WORK REQUIRED – What you produce should match the records below precisely, except that images are removed.

MATERIAL SUPPLIED –
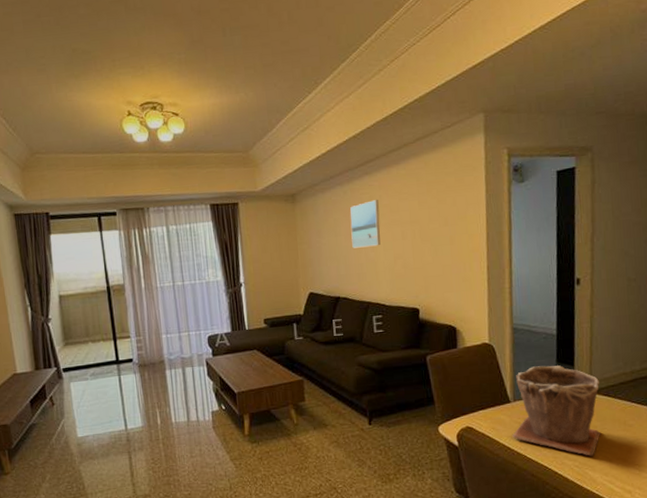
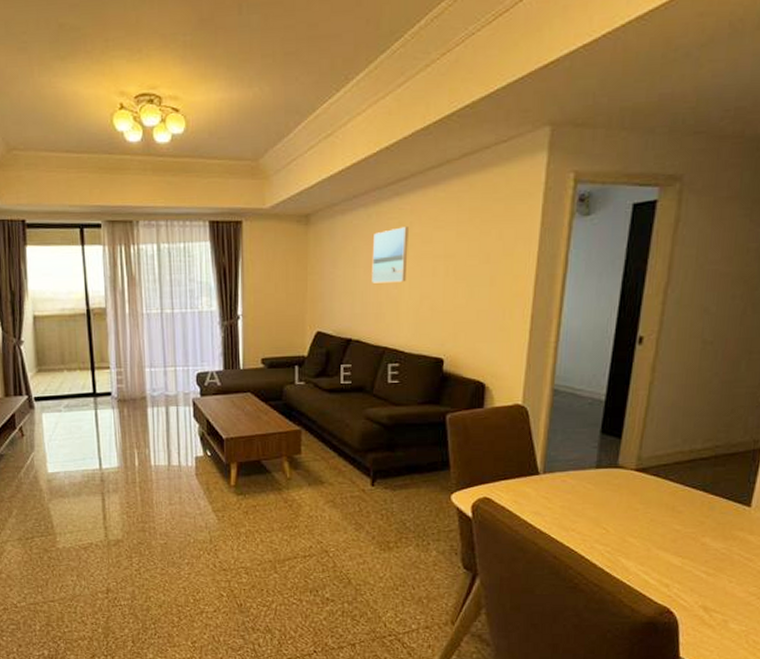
plant pot: present [512,365,601,456] -> none [536,436,650,542]

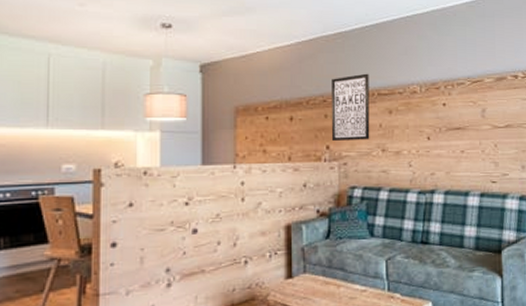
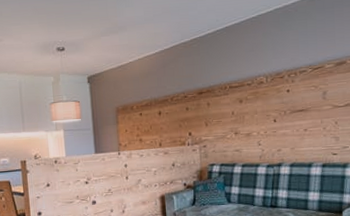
wall art: present [331,73,370,142] -> none [190,70,224,129]

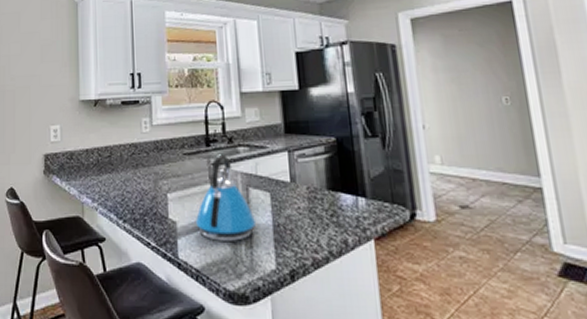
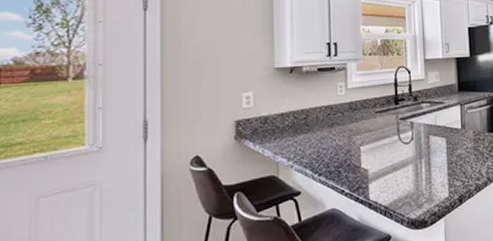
kettle: present [196,154,257,241] -> none [385,110,435,181]

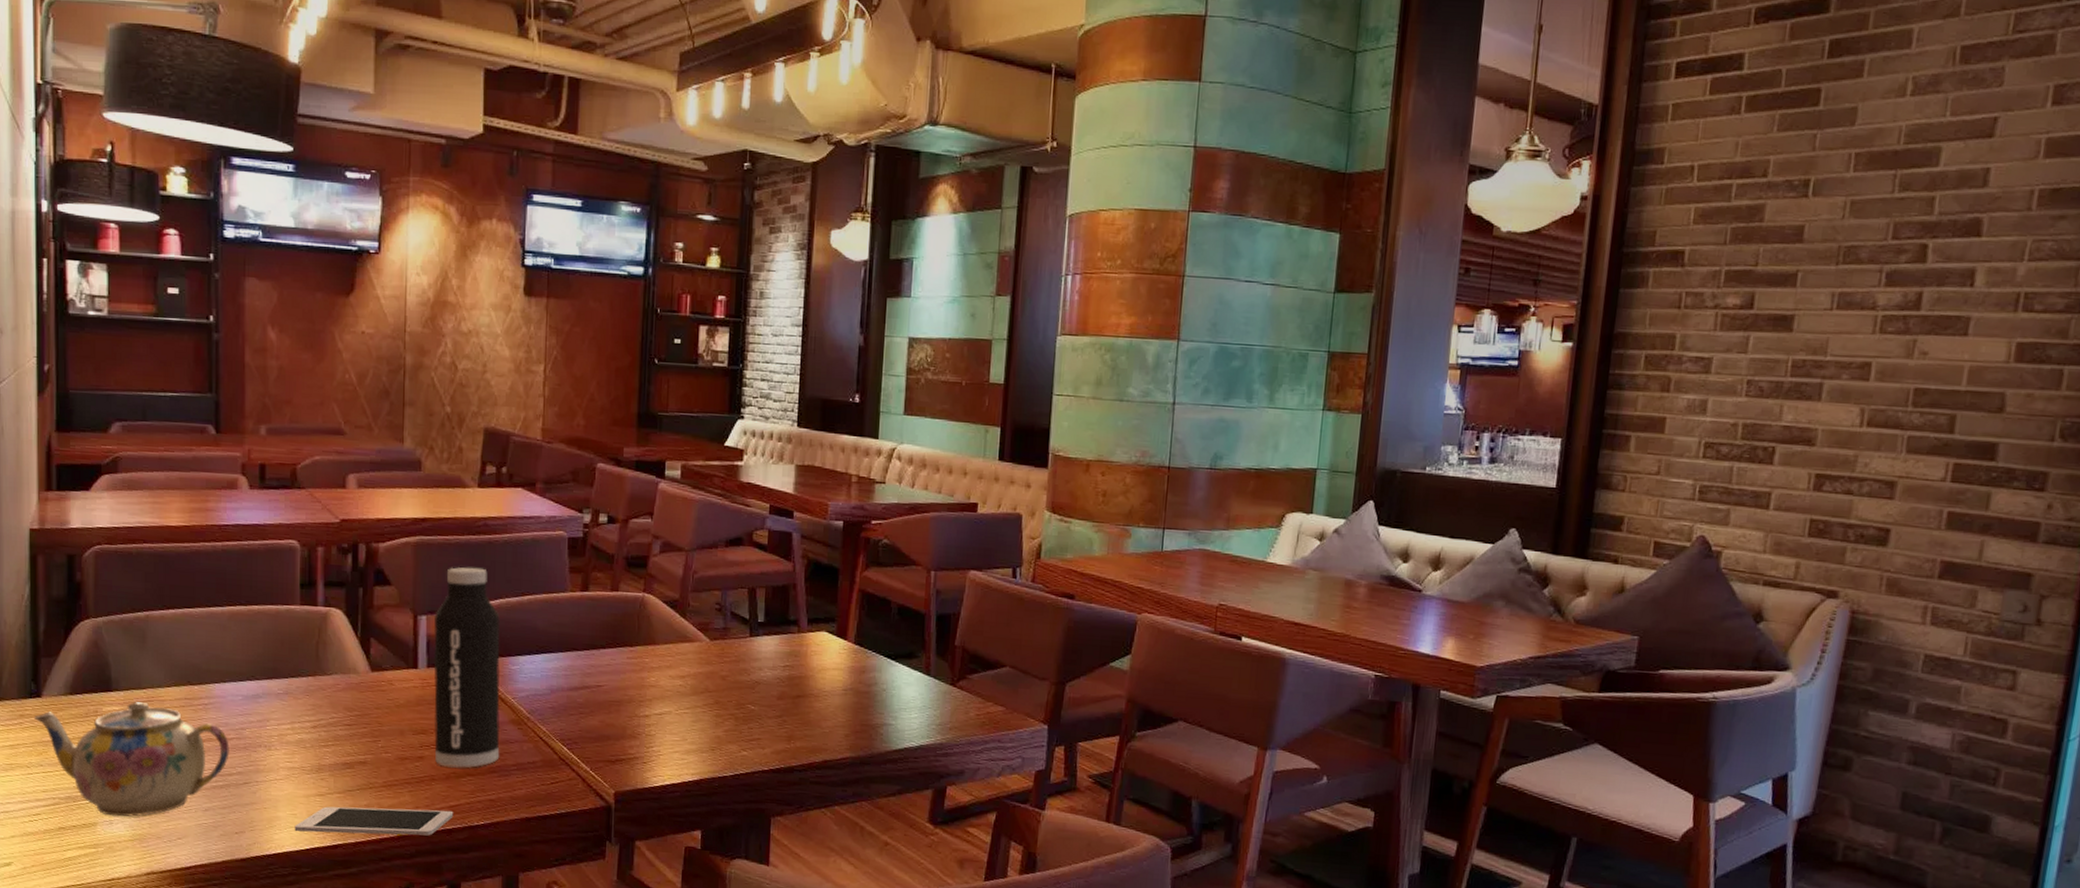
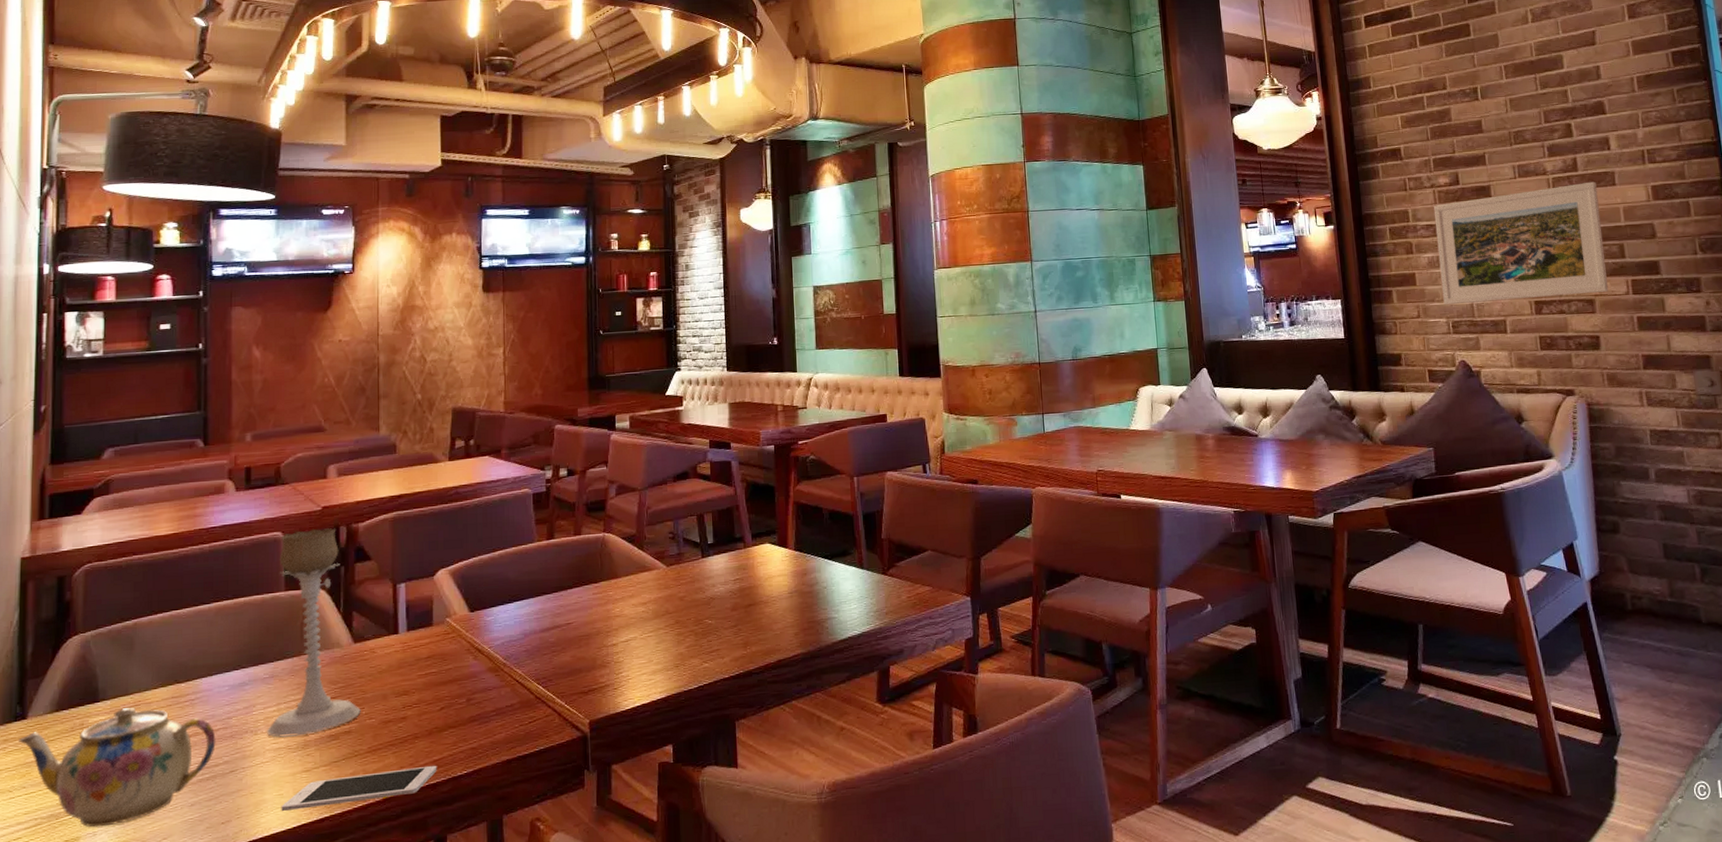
candle holder: none [280,541,377,759] -> present [266,528,361,738]
water bottle: present [434,567,501,768] -> none [413,532,479,723]
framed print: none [1694,326,1941,474] -> present [1433,181,1608,305]

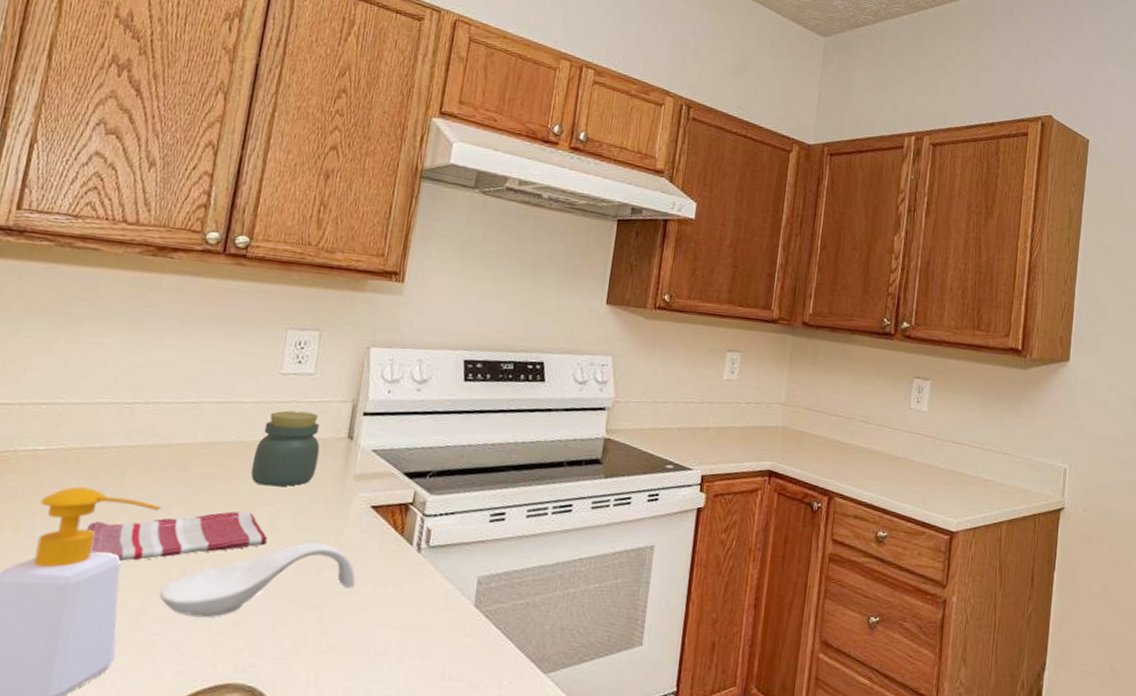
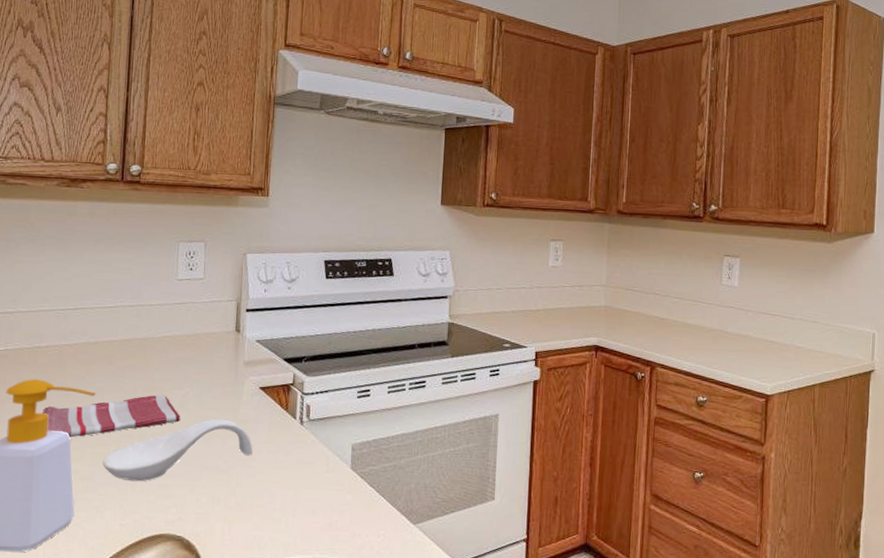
jar: present [251,410,320,487] -> none [162,310,214,374]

EXERCISE ANSWER –
plant pot: present [512,365,601,456] -> none [536,436,650,542]

wall art: present [331,73,370,142] -> none [190,70,224,129]

kettle: present [196,154,257,241] -> none [385,110,435,181]

candle holder: none [280,541,377,759] -> present [266,528,361,738]
water bottle: present [434,567,501,768] -> none [413,532,479,723]
framed print: none [1694,326,1941,474] -> present [1433,181,1608,305]

jar: present [251,410,320,487] -> none [162,310,214,374]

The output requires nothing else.